Unfortunately, not everyone is blessed with good health insurance that allows them to have their child visit a mental health professional on a weekly or even monthly basis. If this is the case, you can ask the courts for help, or even try some county programs or free support groups. Even your child's school will provide a guidance counselor during school hours. You may be able to have your child get a regular appointment there. If you have a family attorney, ask him about resources. After all, he has spent years of his life with troubled kids and will have come across places for you to try.

Another way in which children may need help is based upon their chemical makeup. Just as adults suffer from depression, rage, and compulsions such as stealing, so do children. Admitting that your child may need some form of medication is nothing to be ashamed of. If your child has diabetes, you would race to get his insulin prescription and be grateful that you live in a time where such advances are available to save lives. Your attitude toward medicines that help adjust the chemistry in your child's brain should be no different. Many a child who self-medicated with drugs, alcohol, cutting or other types of self-abuse have been discovered to have had depression for years. Unfortunately, they had to begin stealing and breaking laws before this diagnosis was made. Hopefully, parents in the future will be able to spot these problems before a child has a record.

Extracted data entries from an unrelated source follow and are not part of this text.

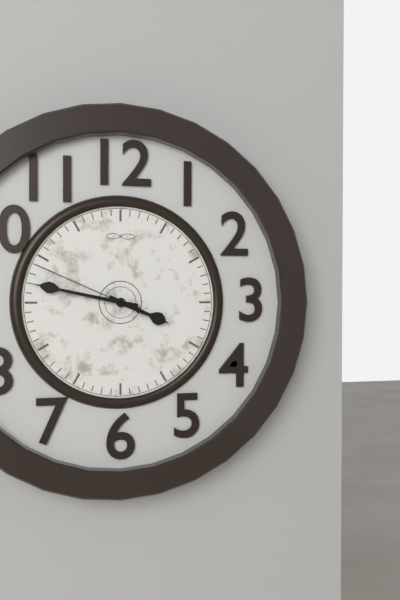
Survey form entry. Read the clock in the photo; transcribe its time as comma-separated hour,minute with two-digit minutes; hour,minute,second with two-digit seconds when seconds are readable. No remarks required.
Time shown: 3,47,49
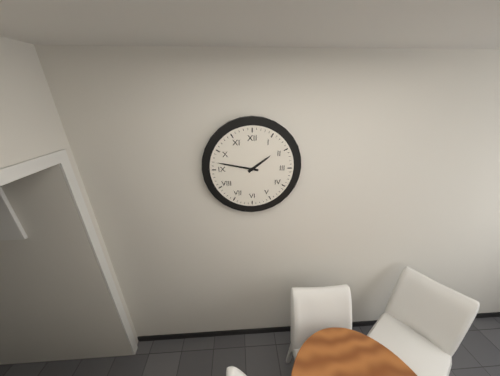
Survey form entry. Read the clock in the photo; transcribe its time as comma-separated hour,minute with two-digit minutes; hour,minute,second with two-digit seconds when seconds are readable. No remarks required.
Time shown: 1,47
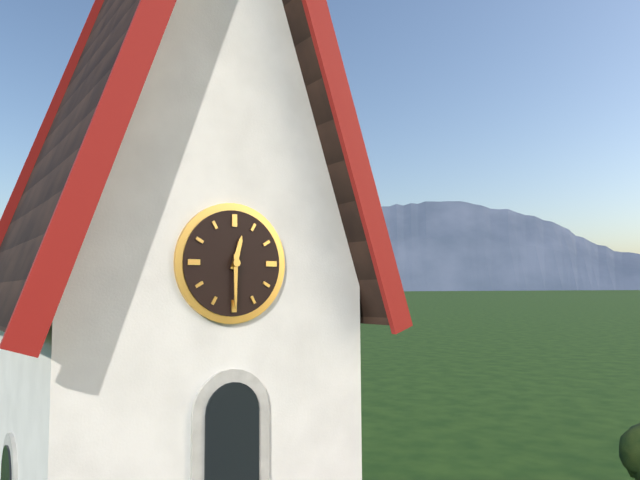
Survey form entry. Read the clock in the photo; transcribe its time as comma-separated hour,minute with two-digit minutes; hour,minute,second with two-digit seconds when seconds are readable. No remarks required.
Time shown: 12,30
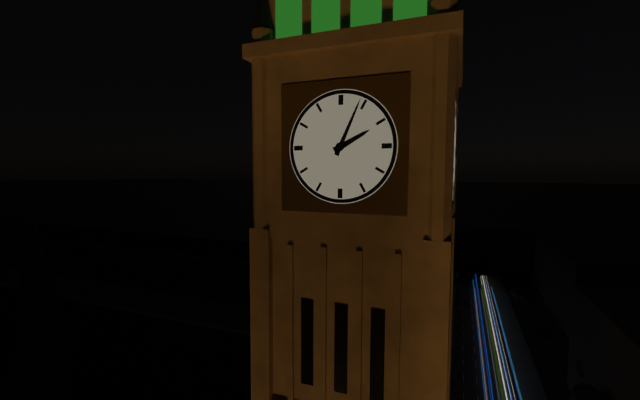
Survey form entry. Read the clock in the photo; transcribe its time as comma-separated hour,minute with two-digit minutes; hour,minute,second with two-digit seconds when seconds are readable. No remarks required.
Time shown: 2,04
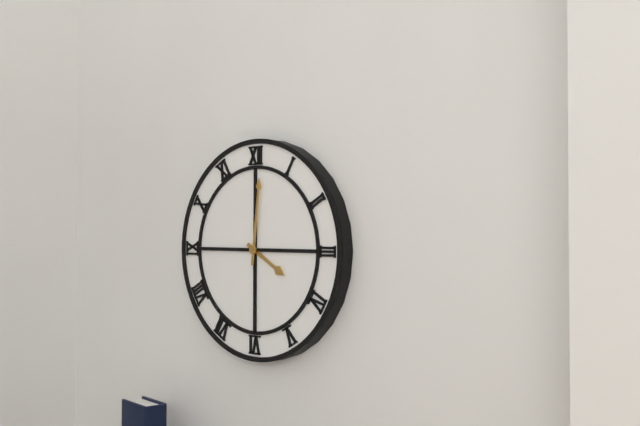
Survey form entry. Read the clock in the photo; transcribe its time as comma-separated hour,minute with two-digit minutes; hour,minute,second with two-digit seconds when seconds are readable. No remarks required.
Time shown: 4,01
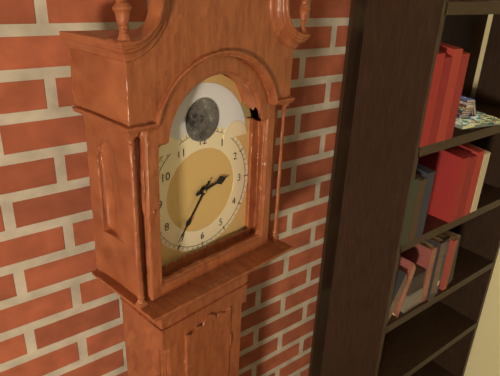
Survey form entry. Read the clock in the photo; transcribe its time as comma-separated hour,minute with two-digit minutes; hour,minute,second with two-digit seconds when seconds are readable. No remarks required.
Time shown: 2,36
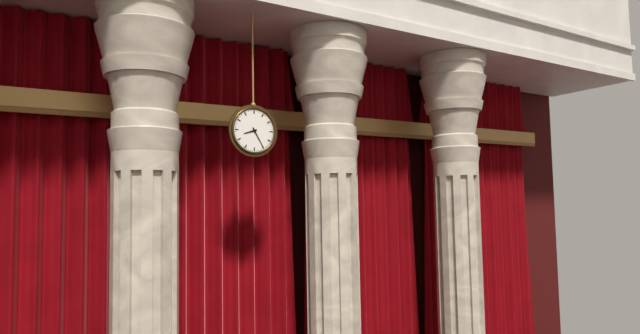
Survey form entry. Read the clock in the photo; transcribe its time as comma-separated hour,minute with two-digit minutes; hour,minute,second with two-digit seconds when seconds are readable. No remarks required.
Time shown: 8,25
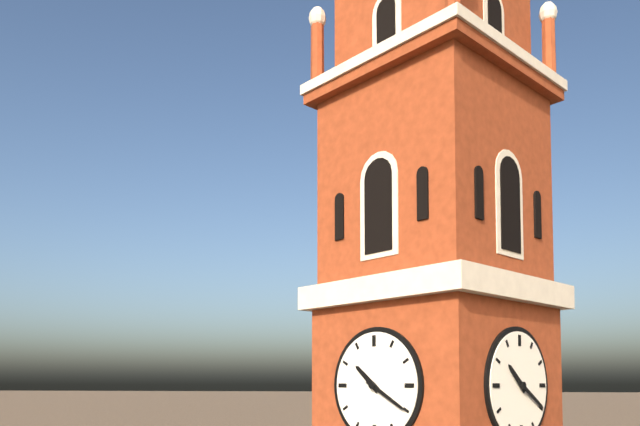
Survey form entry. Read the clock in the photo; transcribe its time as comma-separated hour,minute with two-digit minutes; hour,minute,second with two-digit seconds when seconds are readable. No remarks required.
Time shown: 10,20
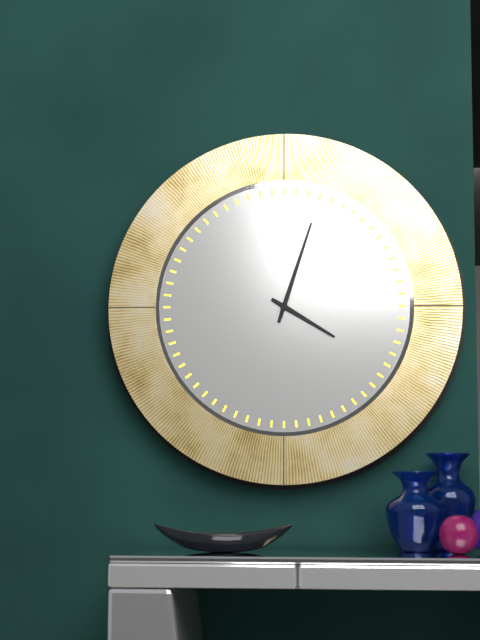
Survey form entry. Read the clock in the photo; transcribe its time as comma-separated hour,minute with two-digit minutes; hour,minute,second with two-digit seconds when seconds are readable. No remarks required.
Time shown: 4,03
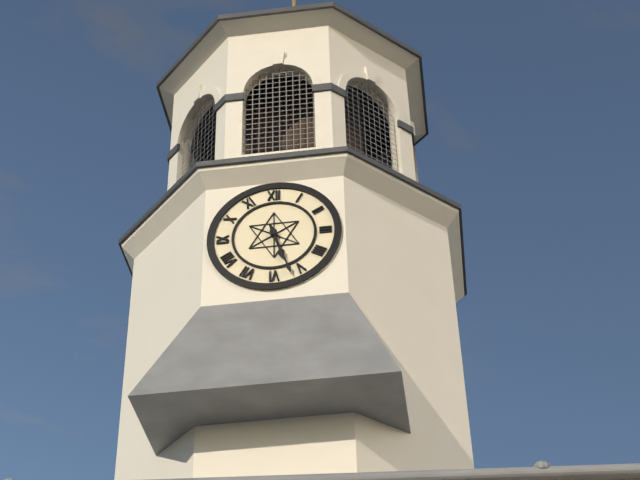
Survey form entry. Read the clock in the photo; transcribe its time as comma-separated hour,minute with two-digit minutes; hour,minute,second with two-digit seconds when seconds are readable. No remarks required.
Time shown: 5,27
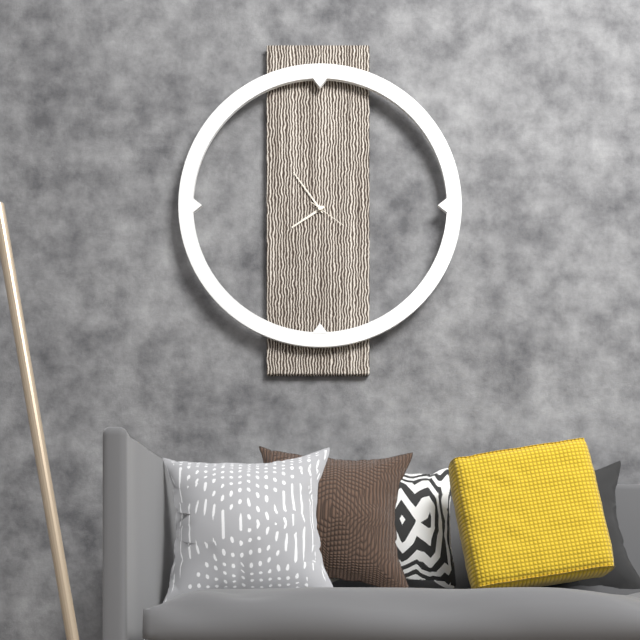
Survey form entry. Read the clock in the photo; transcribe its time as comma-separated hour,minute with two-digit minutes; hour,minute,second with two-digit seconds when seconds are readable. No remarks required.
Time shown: 7,54
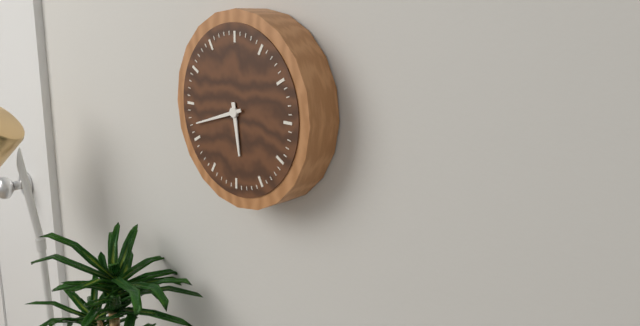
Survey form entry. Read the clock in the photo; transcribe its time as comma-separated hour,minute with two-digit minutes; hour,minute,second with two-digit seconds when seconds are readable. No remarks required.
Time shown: 5,42
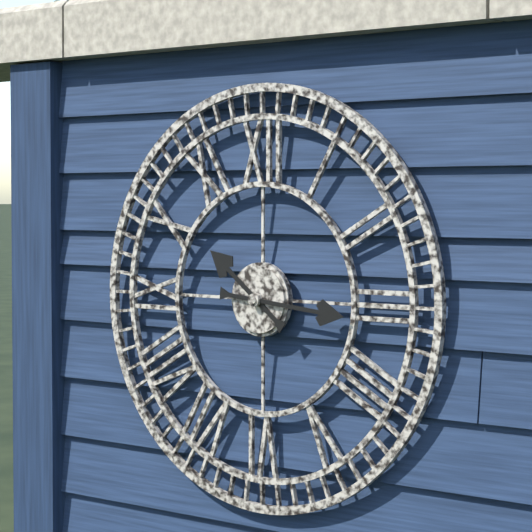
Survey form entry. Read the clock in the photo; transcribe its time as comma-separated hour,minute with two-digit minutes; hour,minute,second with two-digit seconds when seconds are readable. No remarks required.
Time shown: 10,16
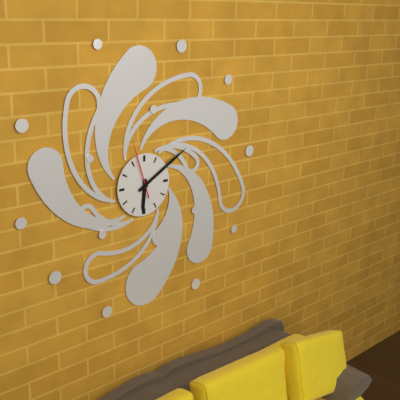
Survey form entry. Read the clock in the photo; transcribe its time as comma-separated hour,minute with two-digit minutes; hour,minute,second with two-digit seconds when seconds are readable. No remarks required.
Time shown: 6,10,57
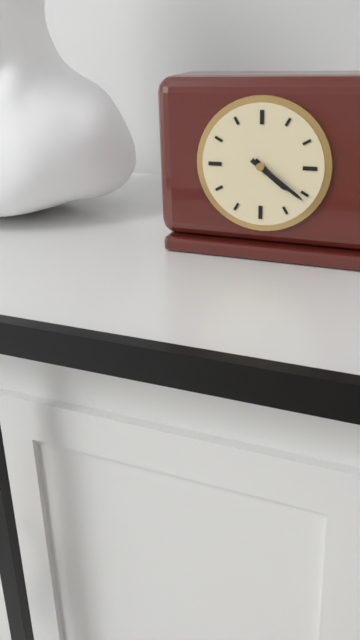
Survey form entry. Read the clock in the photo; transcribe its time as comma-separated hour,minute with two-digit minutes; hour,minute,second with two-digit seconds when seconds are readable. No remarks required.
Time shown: 4,21
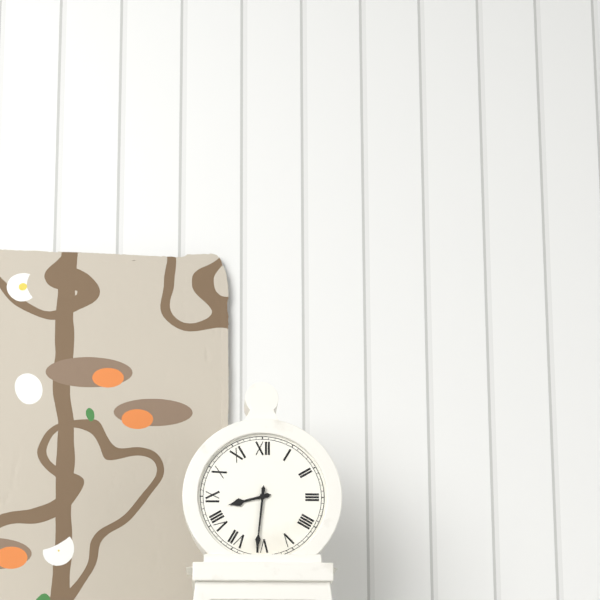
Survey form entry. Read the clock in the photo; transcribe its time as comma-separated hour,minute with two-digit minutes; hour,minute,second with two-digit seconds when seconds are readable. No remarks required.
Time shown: 8,31
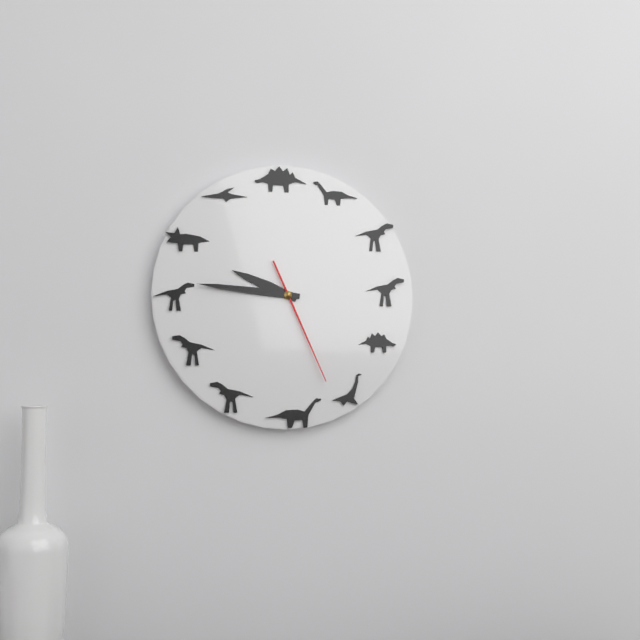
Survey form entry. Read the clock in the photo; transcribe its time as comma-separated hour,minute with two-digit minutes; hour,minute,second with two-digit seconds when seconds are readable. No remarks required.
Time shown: 9,46,26
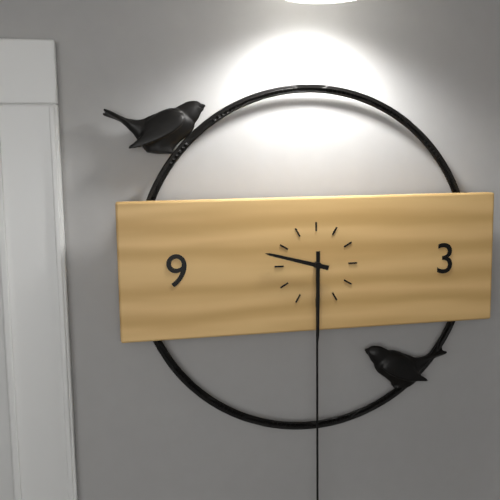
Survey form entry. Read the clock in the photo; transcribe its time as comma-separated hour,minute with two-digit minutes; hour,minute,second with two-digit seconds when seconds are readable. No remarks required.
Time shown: 9,30
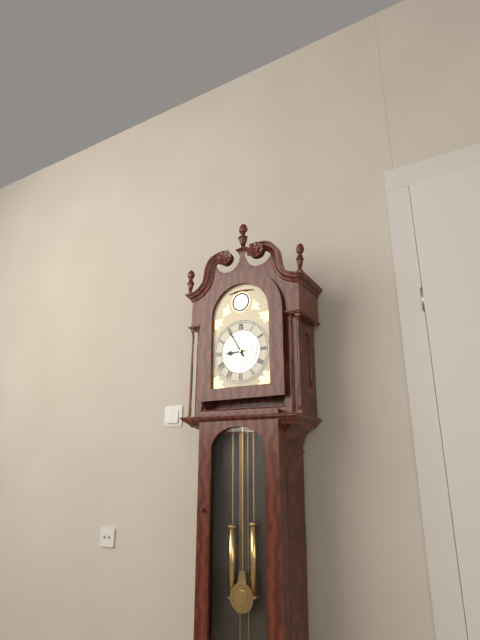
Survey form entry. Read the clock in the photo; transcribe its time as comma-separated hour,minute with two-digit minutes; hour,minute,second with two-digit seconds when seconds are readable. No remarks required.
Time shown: 8,55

Another form of help may be simply in changing the child's life situation. Changing neighborhoods, schools and the amount of time you invest with your child can help greatly. Also, trying to get the child out of his current group of friends, if they are bad influences, can be speeded along by more involvement in extracurricular sports, church groups, art classes or even volunteering at the local animal shelter. Diversion is a great healer, so is reduced idle time.

As a parent, your instincts are best. If you do get your child into a counselor and feel that your dollars could be better spent with another provider, then it is your choice to change. If you feel that the medication given to your child is doing more harm than good, you can demand that another type be tried.

In many cases, when a child is in trouble, it is not only he that must go into counseling, but the entire family. It is not uncommon for family dynamics to be contributing to the problem - even though everyone else is well-intentioned.

If family counseling is suggested, don't balk at this request, embrace it. You will probably find many new ideas for not only helping your child, but for helping you feel better inside the walls of your own home. Help is out there. You don't have to advertise that you're getting it if you don't want to, but you certainly do not have to be ashamed.